**INSTRUCTION**: Copy each line of the data beneath in which the word "alone" appears.

**RECORDS FOR THE TASK**:
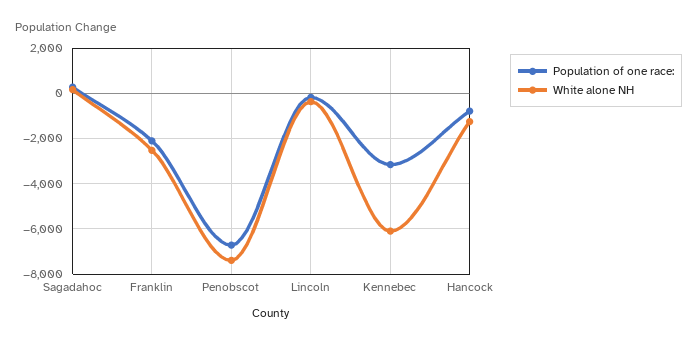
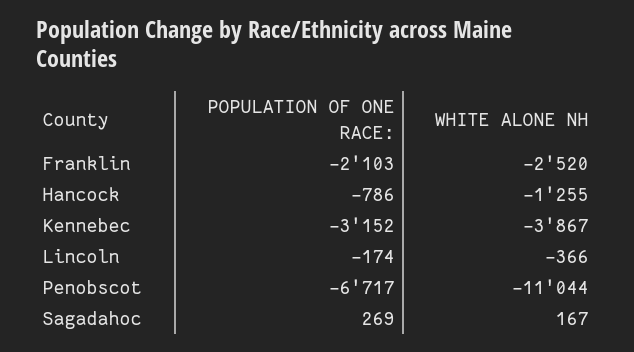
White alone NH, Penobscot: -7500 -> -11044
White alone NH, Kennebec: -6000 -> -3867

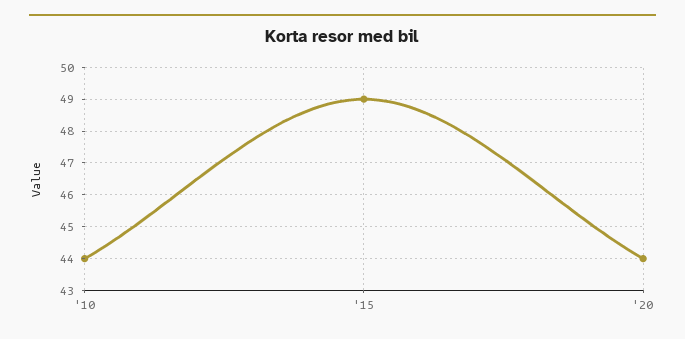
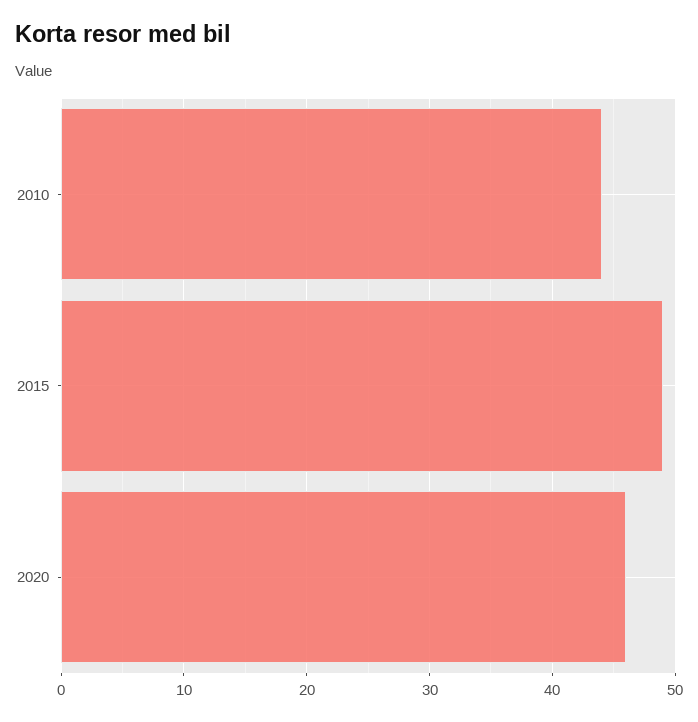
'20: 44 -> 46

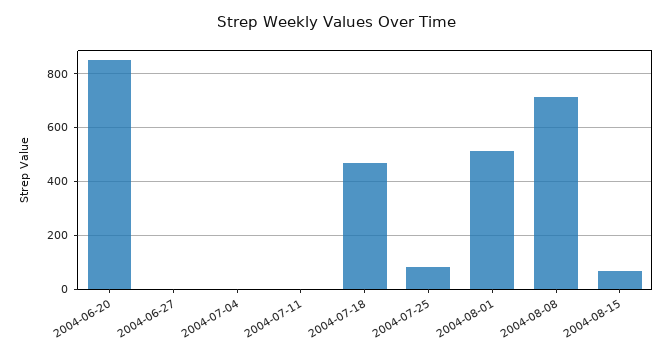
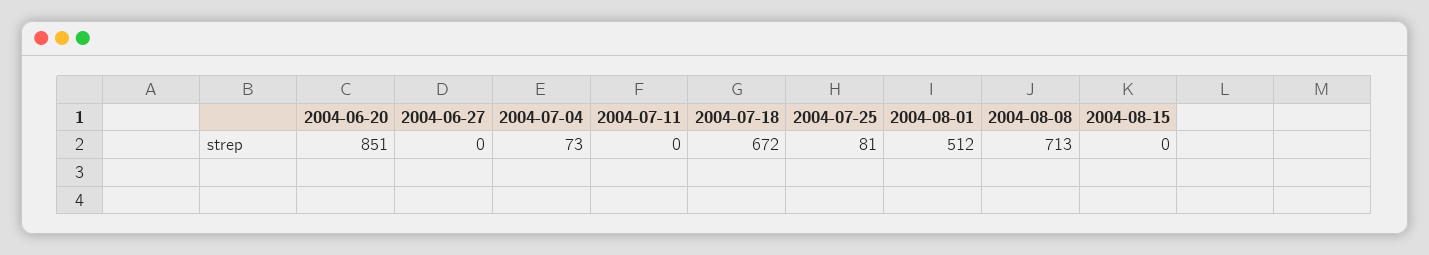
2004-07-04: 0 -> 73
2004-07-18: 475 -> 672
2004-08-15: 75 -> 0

**FINAL ANSWER**:
White alone NH, Penobscot: -7500 -> -11044
White alone NH, Kennebec: -6000 -> -3867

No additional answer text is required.